Page-level text extractions
Start of Block
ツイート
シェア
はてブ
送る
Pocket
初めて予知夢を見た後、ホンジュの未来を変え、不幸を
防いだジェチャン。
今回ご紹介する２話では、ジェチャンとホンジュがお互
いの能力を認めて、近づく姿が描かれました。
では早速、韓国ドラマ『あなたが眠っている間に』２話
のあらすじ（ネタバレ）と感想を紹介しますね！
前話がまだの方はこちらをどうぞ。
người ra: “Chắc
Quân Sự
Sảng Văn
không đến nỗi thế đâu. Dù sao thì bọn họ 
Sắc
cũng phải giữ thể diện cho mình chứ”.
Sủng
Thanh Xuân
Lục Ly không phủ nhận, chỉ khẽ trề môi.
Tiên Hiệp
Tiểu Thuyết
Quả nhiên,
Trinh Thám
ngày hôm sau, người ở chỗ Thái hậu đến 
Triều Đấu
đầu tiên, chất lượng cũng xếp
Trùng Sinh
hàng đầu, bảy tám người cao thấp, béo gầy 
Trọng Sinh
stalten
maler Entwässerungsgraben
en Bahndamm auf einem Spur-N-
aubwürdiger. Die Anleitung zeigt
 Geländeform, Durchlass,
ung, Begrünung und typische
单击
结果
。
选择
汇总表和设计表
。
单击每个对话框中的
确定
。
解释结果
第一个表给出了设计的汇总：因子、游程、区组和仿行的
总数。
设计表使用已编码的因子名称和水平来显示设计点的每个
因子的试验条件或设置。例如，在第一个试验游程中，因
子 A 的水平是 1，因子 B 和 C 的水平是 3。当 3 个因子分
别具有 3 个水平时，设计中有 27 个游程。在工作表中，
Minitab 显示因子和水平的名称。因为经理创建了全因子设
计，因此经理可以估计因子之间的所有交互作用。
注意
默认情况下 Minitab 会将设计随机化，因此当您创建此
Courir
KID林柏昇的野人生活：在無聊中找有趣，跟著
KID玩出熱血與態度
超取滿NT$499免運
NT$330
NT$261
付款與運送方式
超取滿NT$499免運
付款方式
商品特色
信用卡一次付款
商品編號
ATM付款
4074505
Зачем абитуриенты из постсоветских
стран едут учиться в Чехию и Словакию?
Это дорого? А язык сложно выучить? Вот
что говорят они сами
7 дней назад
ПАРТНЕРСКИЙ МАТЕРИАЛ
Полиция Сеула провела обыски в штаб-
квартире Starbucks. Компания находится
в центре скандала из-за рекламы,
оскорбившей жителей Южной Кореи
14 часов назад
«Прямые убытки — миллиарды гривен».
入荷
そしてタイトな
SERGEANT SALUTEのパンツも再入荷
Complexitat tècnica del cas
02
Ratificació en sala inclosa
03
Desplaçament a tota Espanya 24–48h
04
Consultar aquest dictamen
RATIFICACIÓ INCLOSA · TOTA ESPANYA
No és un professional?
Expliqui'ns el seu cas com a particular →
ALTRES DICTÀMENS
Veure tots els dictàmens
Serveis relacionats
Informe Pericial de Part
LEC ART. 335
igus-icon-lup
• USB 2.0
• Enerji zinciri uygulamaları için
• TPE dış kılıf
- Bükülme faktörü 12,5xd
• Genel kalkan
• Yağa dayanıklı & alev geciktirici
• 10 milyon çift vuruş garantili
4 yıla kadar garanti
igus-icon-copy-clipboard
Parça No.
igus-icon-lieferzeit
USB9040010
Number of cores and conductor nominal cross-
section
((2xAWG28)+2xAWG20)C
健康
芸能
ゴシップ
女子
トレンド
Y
End of Block
[WHAT YOU HAVE TO DO] Reproduce each line of the records in which the word "cũng" appears.

[ANSWER TO THE PROBLEM]
cũng phải giữ thể diện cho mình chứ”.
đầu tiên, chất lượng cũng xếp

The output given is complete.